» **Records drawn from a dataset**

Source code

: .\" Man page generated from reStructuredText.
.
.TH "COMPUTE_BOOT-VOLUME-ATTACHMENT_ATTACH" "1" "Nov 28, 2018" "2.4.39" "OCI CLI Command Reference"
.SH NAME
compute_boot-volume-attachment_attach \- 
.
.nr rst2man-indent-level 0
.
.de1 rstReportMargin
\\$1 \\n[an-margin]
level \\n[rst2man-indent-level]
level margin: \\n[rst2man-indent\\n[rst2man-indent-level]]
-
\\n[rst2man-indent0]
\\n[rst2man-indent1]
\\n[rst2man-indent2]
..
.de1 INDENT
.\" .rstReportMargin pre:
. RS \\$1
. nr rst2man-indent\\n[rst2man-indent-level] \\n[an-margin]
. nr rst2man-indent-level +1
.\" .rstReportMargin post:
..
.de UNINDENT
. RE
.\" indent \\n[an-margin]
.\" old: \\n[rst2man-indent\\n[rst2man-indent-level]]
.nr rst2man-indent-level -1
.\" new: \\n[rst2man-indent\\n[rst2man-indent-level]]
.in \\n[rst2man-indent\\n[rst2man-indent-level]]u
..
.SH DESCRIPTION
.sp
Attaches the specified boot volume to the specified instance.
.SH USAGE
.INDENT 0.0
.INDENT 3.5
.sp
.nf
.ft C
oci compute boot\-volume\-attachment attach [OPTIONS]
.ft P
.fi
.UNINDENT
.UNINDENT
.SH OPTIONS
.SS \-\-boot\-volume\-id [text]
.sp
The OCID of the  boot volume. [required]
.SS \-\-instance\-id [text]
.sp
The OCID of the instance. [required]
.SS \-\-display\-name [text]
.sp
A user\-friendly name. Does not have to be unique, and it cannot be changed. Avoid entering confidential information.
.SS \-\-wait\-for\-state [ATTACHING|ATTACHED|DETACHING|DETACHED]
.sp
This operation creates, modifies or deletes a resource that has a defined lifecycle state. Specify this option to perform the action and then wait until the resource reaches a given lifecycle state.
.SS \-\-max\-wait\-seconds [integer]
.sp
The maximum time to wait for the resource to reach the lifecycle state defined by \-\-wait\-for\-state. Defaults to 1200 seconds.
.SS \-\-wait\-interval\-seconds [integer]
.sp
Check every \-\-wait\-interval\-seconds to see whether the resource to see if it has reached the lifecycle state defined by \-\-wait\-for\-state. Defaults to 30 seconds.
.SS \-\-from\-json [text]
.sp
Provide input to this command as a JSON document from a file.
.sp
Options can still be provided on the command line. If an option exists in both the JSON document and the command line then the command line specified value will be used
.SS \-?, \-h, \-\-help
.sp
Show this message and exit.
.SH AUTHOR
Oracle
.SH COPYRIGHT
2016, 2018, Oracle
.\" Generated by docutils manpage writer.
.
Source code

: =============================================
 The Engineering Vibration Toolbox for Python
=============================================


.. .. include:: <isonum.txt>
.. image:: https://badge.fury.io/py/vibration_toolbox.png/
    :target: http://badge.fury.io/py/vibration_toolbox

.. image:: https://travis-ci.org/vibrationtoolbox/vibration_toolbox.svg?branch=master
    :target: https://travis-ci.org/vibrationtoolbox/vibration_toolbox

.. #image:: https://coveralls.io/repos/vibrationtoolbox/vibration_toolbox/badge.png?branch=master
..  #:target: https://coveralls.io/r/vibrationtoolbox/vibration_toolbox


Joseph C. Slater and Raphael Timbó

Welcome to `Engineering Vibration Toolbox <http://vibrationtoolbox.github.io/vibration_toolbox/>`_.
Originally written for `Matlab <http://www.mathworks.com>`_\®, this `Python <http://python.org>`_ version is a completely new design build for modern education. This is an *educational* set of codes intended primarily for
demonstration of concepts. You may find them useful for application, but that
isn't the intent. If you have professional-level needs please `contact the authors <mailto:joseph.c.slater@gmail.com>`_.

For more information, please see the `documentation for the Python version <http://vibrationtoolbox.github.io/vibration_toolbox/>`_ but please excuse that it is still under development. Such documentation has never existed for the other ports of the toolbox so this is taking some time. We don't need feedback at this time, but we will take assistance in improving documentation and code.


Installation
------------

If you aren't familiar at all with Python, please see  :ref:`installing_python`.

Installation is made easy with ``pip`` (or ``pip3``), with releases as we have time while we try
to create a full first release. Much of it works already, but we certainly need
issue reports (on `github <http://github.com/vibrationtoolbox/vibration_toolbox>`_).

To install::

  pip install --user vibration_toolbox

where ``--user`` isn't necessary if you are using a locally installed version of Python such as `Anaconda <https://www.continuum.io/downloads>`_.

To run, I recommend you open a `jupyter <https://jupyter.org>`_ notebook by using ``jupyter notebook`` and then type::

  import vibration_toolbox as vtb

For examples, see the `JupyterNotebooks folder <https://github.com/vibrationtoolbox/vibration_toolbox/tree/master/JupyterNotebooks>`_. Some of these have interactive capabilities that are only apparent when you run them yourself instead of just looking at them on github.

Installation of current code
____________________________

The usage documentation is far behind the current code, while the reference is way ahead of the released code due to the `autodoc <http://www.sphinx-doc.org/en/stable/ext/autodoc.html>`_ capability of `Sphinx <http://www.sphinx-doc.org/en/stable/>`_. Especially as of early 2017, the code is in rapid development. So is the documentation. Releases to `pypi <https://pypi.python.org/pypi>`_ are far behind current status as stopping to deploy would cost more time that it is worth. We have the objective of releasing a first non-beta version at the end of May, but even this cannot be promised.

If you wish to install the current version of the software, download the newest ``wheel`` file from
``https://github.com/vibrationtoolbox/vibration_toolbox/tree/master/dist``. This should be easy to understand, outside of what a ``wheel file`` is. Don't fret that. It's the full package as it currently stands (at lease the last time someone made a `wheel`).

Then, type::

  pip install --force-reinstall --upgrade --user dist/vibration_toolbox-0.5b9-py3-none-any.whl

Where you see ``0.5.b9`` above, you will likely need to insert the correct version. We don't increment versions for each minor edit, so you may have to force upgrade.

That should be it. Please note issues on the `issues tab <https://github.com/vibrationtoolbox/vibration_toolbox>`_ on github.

» **WRITTEN TASK**
Only one stretch is wanted, so please give again exactly the lines from the start of the data through the line containing "The OCID of the instance. [required]", both ends included.

» **PROBLEM SOLUTION**
Source code

: .\" Man page generated from reStructuredText.
.
.TH "COMPUTE_BOOT-VOLUME-ATTACHMENT_ATTACH" "1" "Nov 28, 2018" "2.4.39" "OCI CLI Command Reference"
.SH NAME
compute_boot-volume-attachment_attach \- 
.
.nr rst2man-indent-level 0
.
.de1 rstReportMargin
\\$1 \\n[an-margin]
level \\n[rst2man-indent-level]
level margin: \\n[rst2man-indent\\n[rst2man-indent-level]]
-
\\n[rst2man-indent0]
\\n[rst2man-indent1]
\\n[rst2man-indent2]
..
.de1 INDENT
.\" .rstReportMargin pre:
. RS \\$1
. nr rst2man-indent\\n[rst2man-indent-level] \\n[an-margin]
. nr rst2man-indent-level +1
.\" .rstReportMargin post:
..
.de UNINDENT
. RE
.\" indent \\n[an-margin]
.\" old: \\n[rst2man-indent\\n[rst2man-indent-level]]
.nr rst2man-indent-level -1
.\" new: \\n[rst2man-indent\\n[rst2man-indent-level]]
.in \\n[rst2man-indent\\n[rst2man-indent-level]]u
..
.SH DESCRIPTION
.sp
Attaches the specified boot volume to the specified instance.
.SH USAGE
.INDENT 0.0
.INDENT 3.5
.sp
.nf
.ft C
oci compute boot\-volume\-attachment attach [OPTIONS]
.ft P
.fi
.UNINDENT
.UNINDENT
.SH OPTIONS
.SS \-\-boot\-volume\-id [text]
.sp
The OCID of the  boot volume. [required]
.SS \-\-instance\-id [text]
.sp
The OCID of the instance. [required]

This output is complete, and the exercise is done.